*課題文:*
>>>>

おどろおどろしく、怖くて、美しい。そんな怪奇小説の18編を、古典的なものから新感覚なものまで、一冊にまとめ翻訳したアンソロジー。

 

オチないところが恐ろしい

怪奇小説ということで、わかりやすいオチのあるものは少なく、読んだ後に妙な気持ちになるものが多いです。

でもそのわけのわからなさが、また幻想的であり、怖くもあります。ホラー小説だってオチのないもののほうが怖かったりしますからね。

 

各話感想(抜粋)

収録作品が多いので、好きな作品のみピックアップします。

 

「墓を愛した少年」フィッツ=ジェイムズ・オブライエン

お墓を溺愛する夢見がちな少年の話。

まず「墓を溺愛する」という発想がすごいし、それが鮮やかに美しいものとして思えるのもすごいです。

短編映画になりそうな小説でした。

 

「七短剣の聖女」ヴァーノン・リー

女遊びが激しい男が、ある女性を追い求め……。

完全に私怨な気もするけど、女好きのろくでなしがひどい目に遭うだけでポイント高いですね! もっとひどい目に遭ってくれても良かったです!

 

ボルドー行の乗合馬車」ハリファックス卿

ボルドー行きの乗合馬車は何時に出発しますか?」と聞いたばかりに災難に巻き込まれる男性。

世にも奇妙な物語っぽいテイストで、主人公が状況を理解できないまま進んでいくのが面白かったです。

 

「ターンヘルム」ヒュー・ウォルボール

主人公は「塔に入ってはいけない」と言われる。そこでは何が行われているのか……。

変身ものが好きなので面白かったです。ちょうど調べていたものに関連していたのでタイムリーでした。

<<<<

*情報:*
>>>>

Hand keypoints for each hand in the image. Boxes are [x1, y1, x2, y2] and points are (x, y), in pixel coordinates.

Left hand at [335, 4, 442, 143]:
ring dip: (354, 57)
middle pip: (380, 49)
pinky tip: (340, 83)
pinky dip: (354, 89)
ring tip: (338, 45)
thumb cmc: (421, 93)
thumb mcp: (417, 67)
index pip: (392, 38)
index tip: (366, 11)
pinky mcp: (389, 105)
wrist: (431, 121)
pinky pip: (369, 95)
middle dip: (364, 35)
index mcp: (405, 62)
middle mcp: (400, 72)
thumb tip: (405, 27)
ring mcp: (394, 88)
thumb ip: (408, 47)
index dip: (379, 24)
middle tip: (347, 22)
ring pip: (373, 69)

<<<<
>>>>

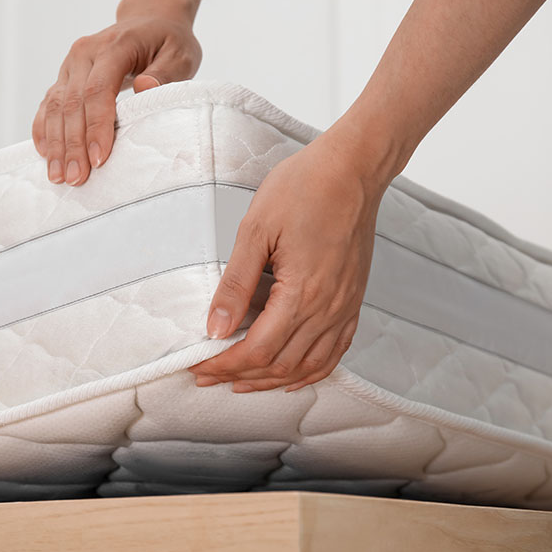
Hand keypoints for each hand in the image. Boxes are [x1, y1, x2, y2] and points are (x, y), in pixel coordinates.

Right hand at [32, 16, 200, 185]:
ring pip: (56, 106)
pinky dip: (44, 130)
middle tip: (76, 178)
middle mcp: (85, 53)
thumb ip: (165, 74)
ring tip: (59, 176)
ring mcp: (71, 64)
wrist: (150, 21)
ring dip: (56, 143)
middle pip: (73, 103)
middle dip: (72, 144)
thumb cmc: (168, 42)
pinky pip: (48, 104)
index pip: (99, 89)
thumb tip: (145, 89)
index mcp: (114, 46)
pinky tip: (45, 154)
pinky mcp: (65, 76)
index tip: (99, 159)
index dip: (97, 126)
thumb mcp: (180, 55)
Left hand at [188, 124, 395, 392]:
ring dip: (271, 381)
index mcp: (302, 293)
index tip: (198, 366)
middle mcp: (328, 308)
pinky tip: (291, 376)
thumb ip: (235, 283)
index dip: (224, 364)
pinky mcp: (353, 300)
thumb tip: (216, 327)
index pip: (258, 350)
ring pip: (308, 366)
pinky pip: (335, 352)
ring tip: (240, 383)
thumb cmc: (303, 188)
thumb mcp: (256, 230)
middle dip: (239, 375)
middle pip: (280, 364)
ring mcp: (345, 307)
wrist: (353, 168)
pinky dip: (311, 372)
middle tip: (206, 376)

<<<<

*取り組む課題:*
(a) 課題文によると、このアンソロジーには怪奇小説が何編収められていますか。
(b) 課題文の「各話感想(抜粋)」で取り上げられている作品の作者名をすべて書き出してください。
項目はこの課題にまったく関係しません。

*解答:*
(a) 18編です。

(b) フィッツ=ジェイムズ・オブライエン、ヴァーノン・リー、ハリファックス卿、ヒュー・ウォルボール